### TEXT
* * * *

Anne Imhof’s Angst
One comes away from Anne Imhof’s Angst III, well, a bit angsty—or at least antsy. The four hour long performance, which recently took place for two consecutive nights at Musée d’art contemporain Montréal as part of La Biennale de Montréal’s “Le Grand Balcon,” consisted of a smoky room, young women and men in graphic T-shirts and sportswear, falcons wearing blinders, tubs of Vaseline, cases of Diet Coke and Diet Pepsi, razors, shaving cream, sleeping bags, iPhones, spray paint and later, even drones. As materials, they were an odd combination that somehow fit, but with Imhof setting it all in motion—to a score composed by Billy Bultheel—they became unsettling tools for an ultra contemporary opera.
Angst III is the third act of Imhof’s Angst series, which began at Switzerland’s Kunsthalle Basel in June and had its second installment at Berlin’s Hamburger Bahnhof in September. Imhof met nearly all of her tight-knit collaborators, who perform the piece, in Frankfurt, Germany (where she’s based) over the past three years—the group even includes Imhof’s fiancée, Eliza Douglas. For Imhof, beyond the framework she stages, “It’s basically the thoughts of the people that are performing in it that, in the end, shape it.” For Angst III, everything took place in one room, with a runway like stage at its center. The performers acted out a series jarring images: they shaved each other’s backs or their own stomachs repeatedly; they ran themselves into walls as though on a loop in a maze; they seemingly carried out their own deaths, falling off of the stage into the hands of others. They also sat and stood, embracing stillness—occasionally staring back at the audience intensely. Imhof says the work is intentionally “abstract on the whole” and the result is a disquieting, unclear sense of what exactly one’s witnessed.
“This coming together in these spaces is, in a way, creating something really new for me,” says Imhof. “People are not used to that or are sometimes offended, and not able to figure out what comes from who. But that’s so interesting. It’s not even an authorship question, it’s a danger question: that you can’t track it down to a person’s history,” she continues. “There are rules and you feel the rules are there to break. These possibilities can be dangerous or intimidating, but that’s something that this work has—that it reaches out from the space that it’s shown in.”
While Imhof doesn’t foresee restaging the series, when we met in Montréal she spoke of what she hoped the audience took away and explained how Angst continues to inform her work.
HALEY WEISS: Angst is a broad emotion that is often applied to youth, but what is angst to you?

* * * *

### RAW DATA
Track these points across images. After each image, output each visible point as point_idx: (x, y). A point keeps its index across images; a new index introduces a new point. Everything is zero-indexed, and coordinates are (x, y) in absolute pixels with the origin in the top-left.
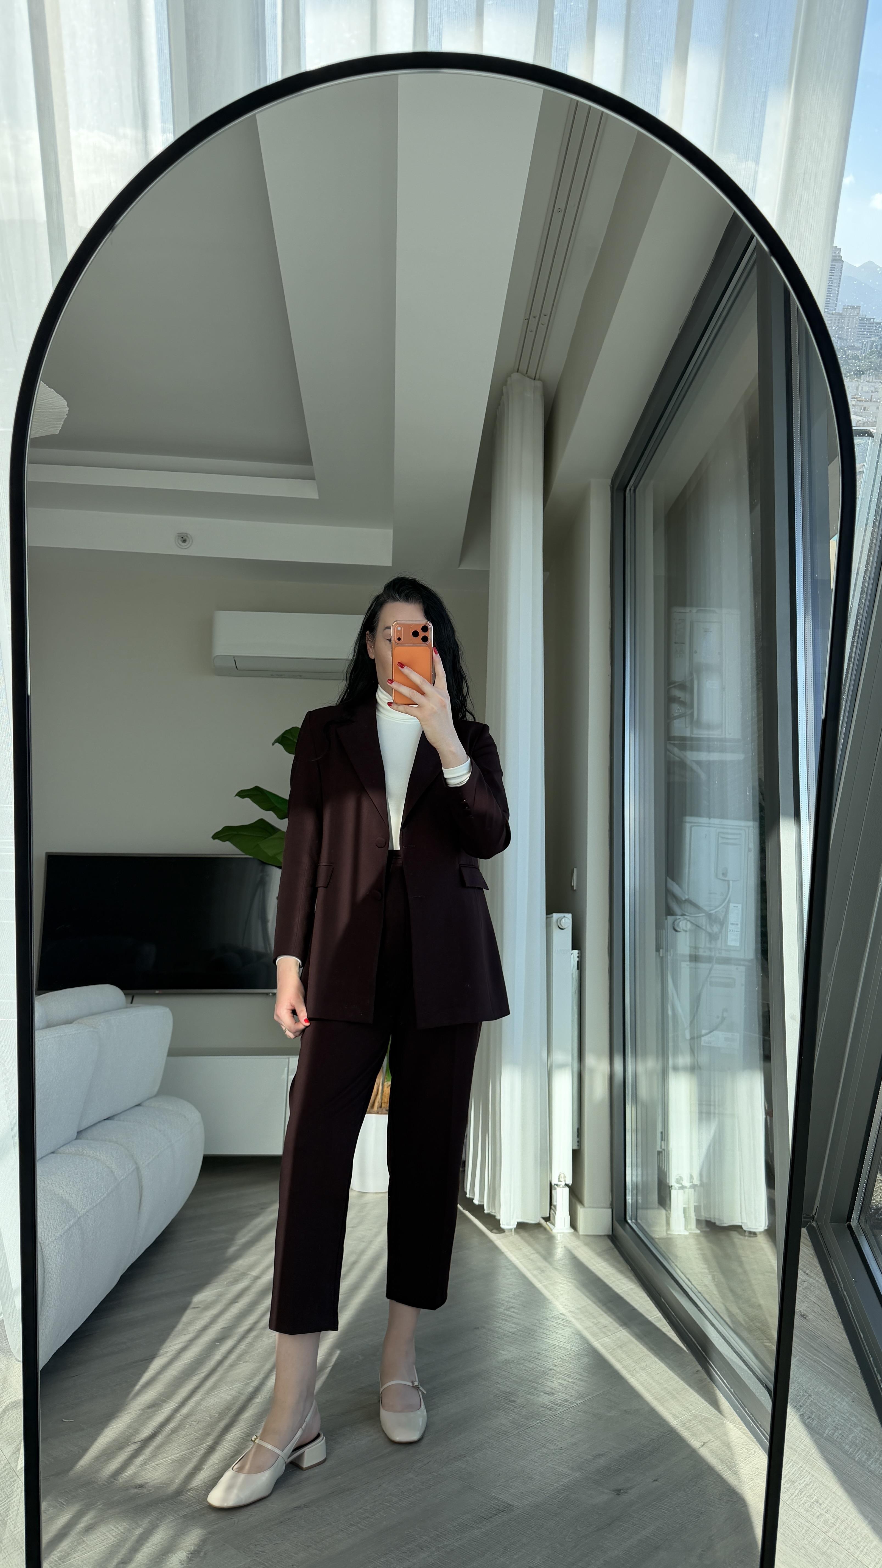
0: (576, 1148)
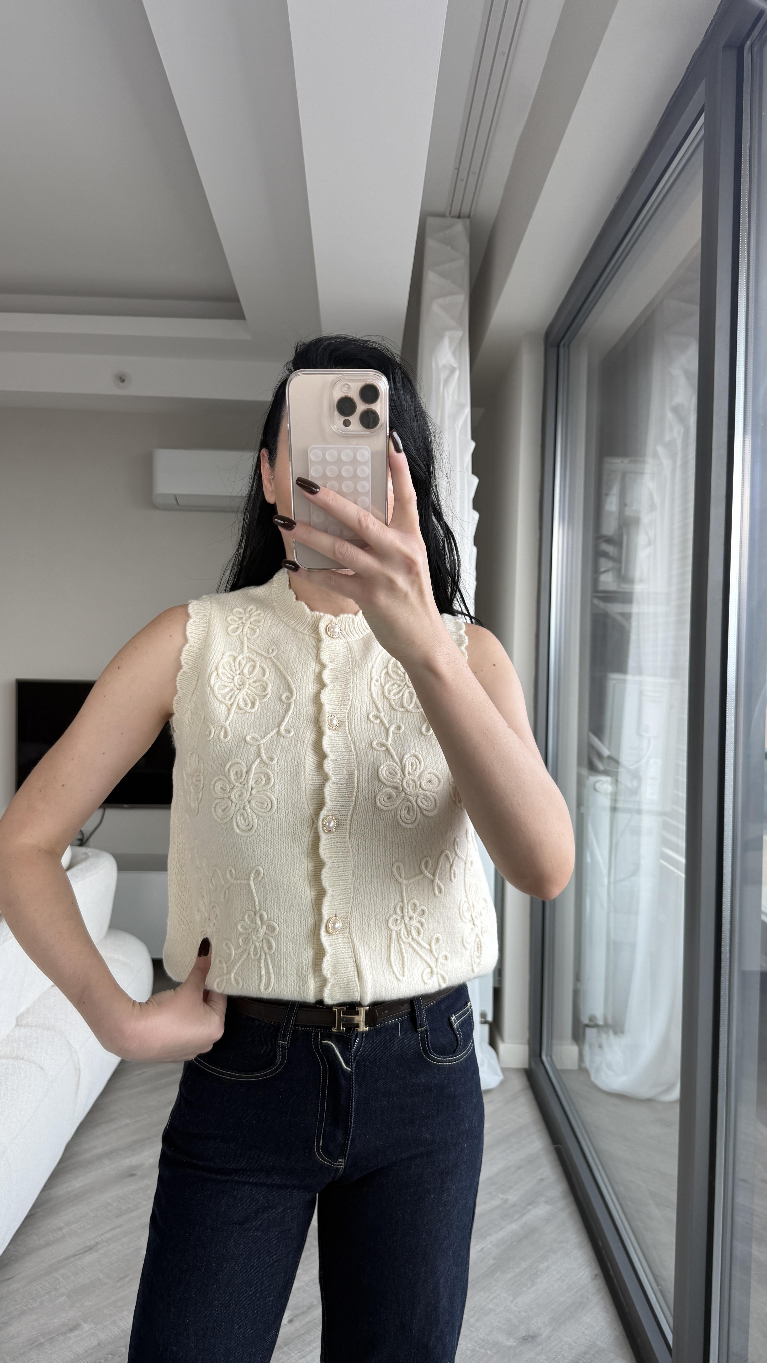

* * * *

### REQUIREMENT 1
In the article on Anne Imhof's Angst, who composed the score for Angst III?
### REQUIREMENT 2
Write a continuation of the article on Anne Imhof's Angst, picking up right after its last line.

### EXERCISE RESULT 1
Billy Bultheel

### EXERCISE RESULT 2
ANNE IMHOF: I liked the word in the first place. [laughs] I think I’ve wanted, for a long time, to name a piece this. The word implies, of course, this kind of very cliché station in youth or in growing up, but it’s also about the broader feeling that it has, like seeing something that’s greater than you are.
I think if you are creating a piece like this together you need a point to start. I think we build up on things that we worked on together, or on time we spent together. But in a way, it’s more that it’s under this big word—it’s only a big word in the beginning. It’s like with a painting; there’s something that the title does not immediately refer to: a feeling or something that has to be in there. I think it’s very ambiguous in terms of there’s no message that’s been taught.
WEISS: Even in a more interactive space like what you’ve created, where the audience is among the performers, there is this reverence for the stage. People will only come so close to this unspoken boundary. It’s like they want to be a foot away. Do you actively try and break that?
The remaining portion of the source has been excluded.